[Data for processing]:
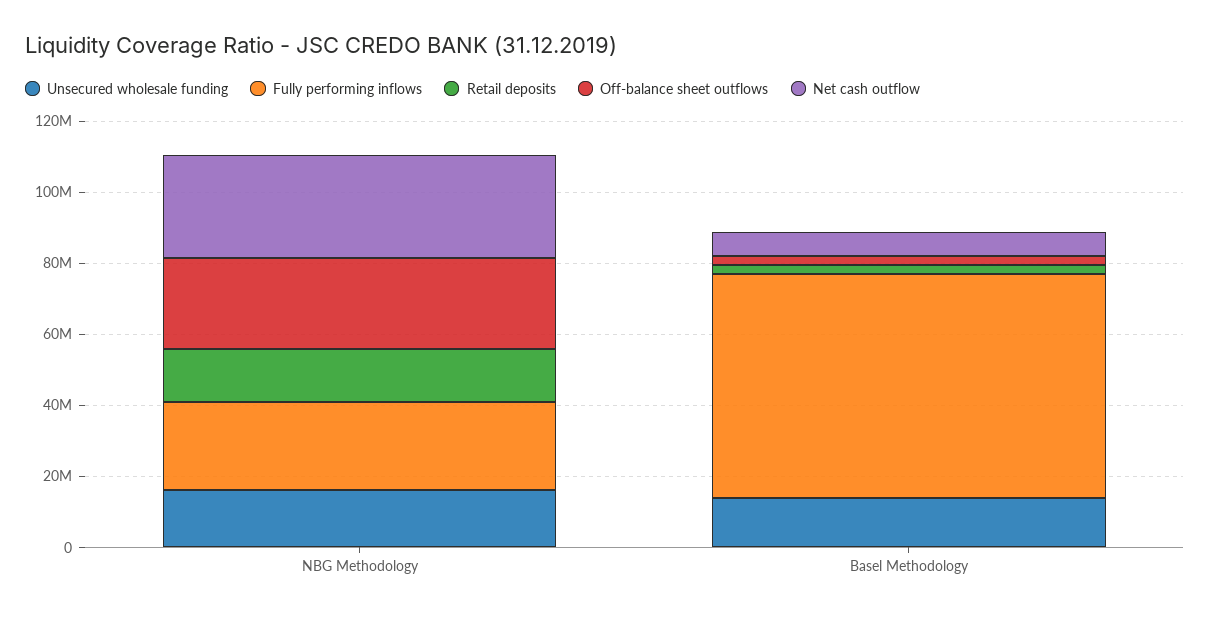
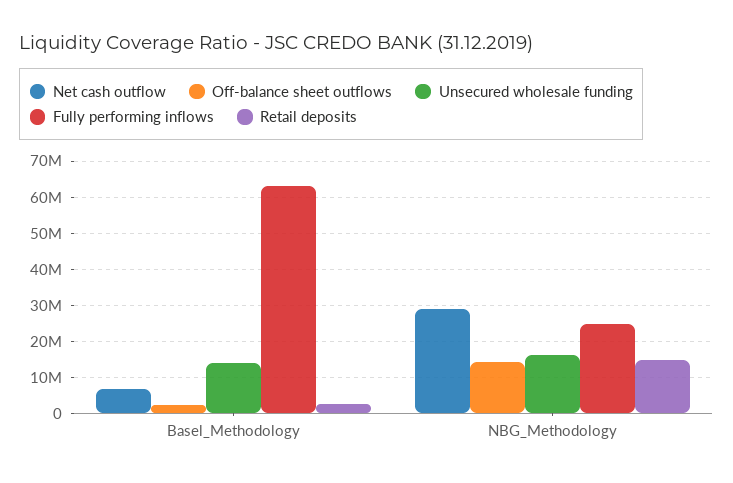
  {
    "Unsecured wholesale funding": {
      "NBG Methodology": 16000000,
      "Basel Methodology": 14000000
    },
    "Fully performing inflows": {
      "NBG Methodology": 24000000,
      "Basel Methodology": 64000000
    },
    "Retail deposits": {
      "NBG Methodology": 14000000,
      "Basel Methodology": 2000000
    },
    "Off-balance sheet outflows": {
-     "NBG Methodology": 25000000,
+     "NBG Methodology": 14000000,
      "Basel Methodology": 2000000
    },
    "Net cash outflow": {
      "NBG Methodology": 28000000,
      "Basel Methodology": 6000000
    }
  }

[Problem statement]: The answer must consist of each line from the data that includes the string "Basel".

[Written reply]:
      "Basel Methodology": 14000000
      "Basel Methodology": 64000000
      "Basel Methodology": 2000000
      "Basel Methodology": 2000000
      "Basel Methodology": 6000000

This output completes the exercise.